Assignment: Nothing but the lines from the one containing "IHC photomicrograph has" through the end of the data below may appear in the response, each one exact.

Data excerpt:
◇ ◇ ◇ ◇ ◇ ◇ ◇
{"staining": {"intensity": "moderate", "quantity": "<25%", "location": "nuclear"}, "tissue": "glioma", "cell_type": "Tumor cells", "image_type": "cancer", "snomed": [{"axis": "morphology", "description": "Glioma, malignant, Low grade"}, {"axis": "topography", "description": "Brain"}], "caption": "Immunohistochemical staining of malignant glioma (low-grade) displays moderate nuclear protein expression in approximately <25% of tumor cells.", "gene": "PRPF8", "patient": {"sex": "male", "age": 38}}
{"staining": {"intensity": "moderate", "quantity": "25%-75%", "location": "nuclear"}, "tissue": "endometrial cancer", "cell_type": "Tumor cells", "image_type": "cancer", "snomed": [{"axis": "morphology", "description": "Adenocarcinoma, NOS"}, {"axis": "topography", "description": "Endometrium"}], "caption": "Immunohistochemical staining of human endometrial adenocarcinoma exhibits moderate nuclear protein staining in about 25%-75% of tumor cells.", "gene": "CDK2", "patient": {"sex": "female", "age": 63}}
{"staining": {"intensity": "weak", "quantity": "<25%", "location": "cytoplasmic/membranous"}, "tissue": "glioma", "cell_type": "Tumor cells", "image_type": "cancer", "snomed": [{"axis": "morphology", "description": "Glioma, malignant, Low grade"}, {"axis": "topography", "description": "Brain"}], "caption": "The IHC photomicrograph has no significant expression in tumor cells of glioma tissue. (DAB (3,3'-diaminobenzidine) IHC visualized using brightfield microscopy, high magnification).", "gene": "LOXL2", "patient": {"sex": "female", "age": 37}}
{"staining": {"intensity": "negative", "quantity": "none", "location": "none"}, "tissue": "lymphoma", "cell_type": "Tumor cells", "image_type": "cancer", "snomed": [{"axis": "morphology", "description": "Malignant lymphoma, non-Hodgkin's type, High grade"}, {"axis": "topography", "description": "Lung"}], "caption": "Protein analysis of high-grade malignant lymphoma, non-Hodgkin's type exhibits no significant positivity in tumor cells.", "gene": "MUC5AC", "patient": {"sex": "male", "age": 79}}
◇ ◇ ◇ ◇ ◇ ◇ ◇
Solution for this task:
{"staining": {"intensity": "weak", "quantity": "<25%", "location": "cytoplasmic/membranous"}, "tissue": "glioma", "cell_type": "Tumor cells", "image_type": "cancer", "snomed": [{"axis": "morphology", "description": "Glioma, malignant, Low grade"}, {"axis": "topography", "description": "Brain"}], "caption": "The IHC photomicrograph has no significant expression in tumor cells of glioma tissue. (DAB (3,3'-diaminobenzidine) IHC visualized using brightfield microscopy, high magnification).", "gene": "LOXL2", "patient": {"sex": "female", "age": 37}}
{"staining": {"intensity": "negative", "quantity": "none", "location": "none"}, "tissue": "lymphoma", "cell_type": "Tumor cells", "image_type": "cancer", "snomed": [{"axis": "morphology", "description": "Malignant lymphoma, non-Hodgkin's type, High grade"}, {"axis": "topography", "description": "Lung"}], "caption": "Protein analysis of high-grade malignant lymphoma, non-Hodgkin's type exhibits no significant positivity in tumor cells.", "gene": "MUC5AC", "patient": {"sex": "male", "age": 79}}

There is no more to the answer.